The European Commission has concluded that the agreement by Statoil ASA (OSE: STL, NYSE: STO) to acquire 49 per cent of BP’s interest in Algeria’s In Salah dry gas project accords with European Union regulations. This brings the deal to its commercial closure.
Statoil and BP signed two purchase agreements in June – one covering In Salah and the other giving the group 50 per cent of BP’s holding in Algeria’s In Amenas gas condensate field.
Both contracts were approved in October by Sonatrach, the Algerian state oil and gas company, but the In Salah deal also had to be submitted to the European Commission for consideration. That assessment has concluded that the contract accords with EU regulations.
This agreement also requires the approval of the Algerian Ministry of Energy and Mines as the national oil and gas industry regulator.

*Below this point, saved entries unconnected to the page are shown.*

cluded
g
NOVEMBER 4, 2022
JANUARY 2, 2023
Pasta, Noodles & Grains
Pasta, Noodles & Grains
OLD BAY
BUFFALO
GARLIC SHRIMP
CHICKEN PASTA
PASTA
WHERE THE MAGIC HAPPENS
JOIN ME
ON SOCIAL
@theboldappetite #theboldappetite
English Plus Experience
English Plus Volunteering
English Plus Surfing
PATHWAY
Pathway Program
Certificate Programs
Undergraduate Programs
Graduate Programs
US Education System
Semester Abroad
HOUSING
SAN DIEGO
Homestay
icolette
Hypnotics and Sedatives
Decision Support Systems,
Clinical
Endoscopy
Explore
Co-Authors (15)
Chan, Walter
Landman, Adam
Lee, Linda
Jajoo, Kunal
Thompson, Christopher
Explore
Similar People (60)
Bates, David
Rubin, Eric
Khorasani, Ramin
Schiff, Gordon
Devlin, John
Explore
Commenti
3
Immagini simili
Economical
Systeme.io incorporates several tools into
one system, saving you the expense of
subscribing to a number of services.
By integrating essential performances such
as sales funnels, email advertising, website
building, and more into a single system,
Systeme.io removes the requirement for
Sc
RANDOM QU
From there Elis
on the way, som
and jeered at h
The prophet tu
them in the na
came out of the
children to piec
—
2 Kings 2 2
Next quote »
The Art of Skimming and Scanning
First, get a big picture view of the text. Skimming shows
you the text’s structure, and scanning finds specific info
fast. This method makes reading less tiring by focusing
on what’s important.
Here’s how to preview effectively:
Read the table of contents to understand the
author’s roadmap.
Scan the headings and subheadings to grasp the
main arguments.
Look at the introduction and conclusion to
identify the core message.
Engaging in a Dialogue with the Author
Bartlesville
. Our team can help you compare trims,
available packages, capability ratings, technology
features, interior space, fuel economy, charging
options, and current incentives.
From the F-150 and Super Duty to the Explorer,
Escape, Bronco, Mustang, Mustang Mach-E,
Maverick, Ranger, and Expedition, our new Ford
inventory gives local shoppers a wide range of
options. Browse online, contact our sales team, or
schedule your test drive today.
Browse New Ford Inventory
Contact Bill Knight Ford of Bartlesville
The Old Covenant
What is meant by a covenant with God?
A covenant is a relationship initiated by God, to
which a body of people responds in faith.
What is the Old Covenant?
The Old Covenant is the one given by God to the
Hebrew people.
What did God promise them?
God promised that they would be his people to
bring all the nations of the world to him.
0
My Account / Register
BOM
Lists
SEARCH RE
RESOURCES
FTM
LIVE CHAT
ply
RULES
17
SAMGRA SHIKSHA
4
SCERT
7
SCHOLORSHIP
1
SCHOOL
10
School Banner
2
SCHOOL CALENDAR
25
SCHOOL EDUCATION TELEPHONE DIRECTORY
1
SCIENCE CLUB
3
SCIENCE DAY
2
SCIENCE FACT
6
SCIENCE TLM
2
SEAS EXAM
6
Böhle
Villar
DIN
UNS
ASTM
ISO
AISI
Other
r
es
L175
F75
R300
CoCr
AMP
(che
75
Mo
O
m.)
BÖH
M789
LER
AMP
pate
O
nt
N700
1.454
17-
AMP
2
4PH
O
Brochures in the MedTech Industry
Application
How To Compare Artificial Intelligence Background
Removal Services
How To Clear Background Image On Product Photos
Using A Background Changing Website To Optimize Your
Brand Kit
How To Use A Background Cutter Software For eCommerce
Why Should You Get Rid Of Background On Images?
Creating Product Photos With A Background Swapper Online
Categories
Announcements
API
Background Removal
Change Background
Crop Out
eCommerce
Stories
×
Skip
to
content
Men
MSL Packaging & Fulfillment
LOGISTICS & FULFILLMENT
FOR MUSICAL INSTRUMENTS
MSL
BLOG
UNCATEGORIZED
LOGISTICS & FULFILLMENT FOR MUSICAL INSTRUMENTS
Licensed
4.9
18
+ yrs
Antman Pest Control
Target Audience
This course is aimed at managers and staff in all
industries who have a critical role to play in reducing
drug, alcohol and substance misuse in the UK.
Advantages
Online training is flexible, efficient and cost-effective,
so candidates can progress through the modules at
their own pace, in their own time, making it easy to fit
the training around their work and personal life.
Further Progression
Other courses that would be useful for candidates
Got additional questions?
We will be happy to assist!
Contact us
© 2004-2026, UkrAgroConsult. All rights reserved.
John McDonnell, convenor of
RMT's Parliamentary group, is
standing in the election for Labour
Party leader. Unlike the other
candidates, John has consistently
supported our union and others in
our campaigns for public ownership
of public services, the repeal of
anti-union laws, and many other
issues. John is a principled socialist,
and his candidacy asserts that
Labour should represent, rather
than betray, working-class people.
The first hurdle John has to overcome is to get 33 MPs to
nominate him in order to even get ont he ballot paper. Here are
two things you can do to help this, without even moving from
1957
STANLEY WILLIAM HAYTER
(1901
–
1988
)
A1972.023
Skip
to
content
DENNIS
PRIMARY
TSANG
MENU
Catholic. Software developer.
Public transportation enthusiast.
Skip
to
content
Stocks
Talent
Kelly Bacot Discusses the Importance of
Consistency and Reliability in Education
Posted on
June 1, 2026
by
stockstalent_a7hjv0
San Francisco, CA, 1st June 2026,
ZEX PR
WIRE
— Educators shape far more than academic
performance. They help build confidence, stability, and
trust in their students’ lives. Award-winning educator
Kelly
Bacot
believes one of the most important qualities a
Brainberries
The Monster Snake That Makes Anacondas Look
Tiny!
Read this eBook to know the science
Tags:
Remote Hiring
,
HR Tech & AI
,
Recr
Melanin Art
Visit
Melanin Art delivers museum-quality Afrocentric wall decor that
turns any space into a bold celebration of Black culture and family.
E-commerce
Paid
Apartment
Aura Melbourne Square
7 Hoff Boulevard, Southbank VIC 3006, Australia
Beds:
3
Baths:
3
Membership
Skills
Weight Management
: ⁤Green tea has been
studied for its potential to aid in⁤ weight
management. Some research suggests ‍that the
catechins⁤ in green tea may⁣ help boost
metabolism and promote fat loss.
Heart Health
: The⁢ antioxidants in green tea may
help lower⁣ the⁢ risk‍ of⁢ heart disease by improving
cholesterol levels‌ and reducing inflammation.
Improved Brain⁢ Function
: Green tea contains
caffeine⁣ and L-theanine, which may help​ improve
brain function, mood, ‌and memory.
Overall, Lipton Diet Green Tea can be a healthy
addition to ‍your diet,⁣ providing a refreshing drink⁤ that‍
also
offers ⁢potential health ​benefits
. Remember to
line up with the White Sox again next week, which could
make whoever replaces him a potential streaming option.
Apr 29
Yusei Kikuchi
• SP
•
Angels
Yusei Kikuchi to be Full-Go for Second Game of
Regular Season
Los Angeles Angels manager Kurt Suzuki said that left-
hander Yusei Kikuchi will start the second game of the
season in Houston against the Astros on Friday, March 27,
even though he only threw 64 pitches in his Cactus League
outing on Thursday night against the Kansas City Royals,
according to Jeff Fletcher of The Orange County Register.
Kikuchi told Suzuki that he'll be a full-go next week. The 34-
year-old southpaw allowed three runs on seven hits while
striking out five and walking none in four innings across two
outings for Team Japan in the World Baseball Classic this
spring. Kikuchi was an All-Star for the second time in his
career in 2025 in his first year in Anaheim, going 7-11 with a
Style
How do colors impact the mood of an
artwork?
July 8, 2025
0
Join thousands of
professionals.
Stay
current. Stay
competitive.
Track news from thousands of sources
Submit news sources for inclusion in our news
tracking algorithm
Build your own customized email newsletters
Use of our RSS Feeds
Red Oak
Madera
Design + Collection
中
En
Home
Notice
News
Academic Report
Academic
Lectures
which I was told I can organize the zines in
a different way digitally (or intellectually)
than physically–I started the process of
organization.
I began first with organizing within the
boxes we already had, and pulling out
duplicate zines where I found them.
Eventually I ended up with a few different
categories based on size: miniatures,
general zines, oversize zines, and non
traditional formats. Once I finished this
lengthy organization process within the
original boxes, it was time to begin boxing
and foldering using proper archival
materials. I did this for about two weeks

Statoil and BP are to collaborate with Sonatrach over both In Salah and In Amenas.
Totalling USD 740 million for the interests in both projects, the purchase price was paid in October for In Amenas and December for In Salah.
Statoil will hold 31.85 per cent of the revenue sharing contract for In Salah, and 50 per cent of the production sharing agreement covering In Amenas.
The agreement marks the group’s entry to the Algerian market, and will provide an important platform for future growth in this country.
Statoil’s gross (equity) share of reserves in the two fields is estimated at 944 million barrels of oil equivalent. This corresponds to 300-400 million barrels of oil equivalent in net (entitlement) reserves.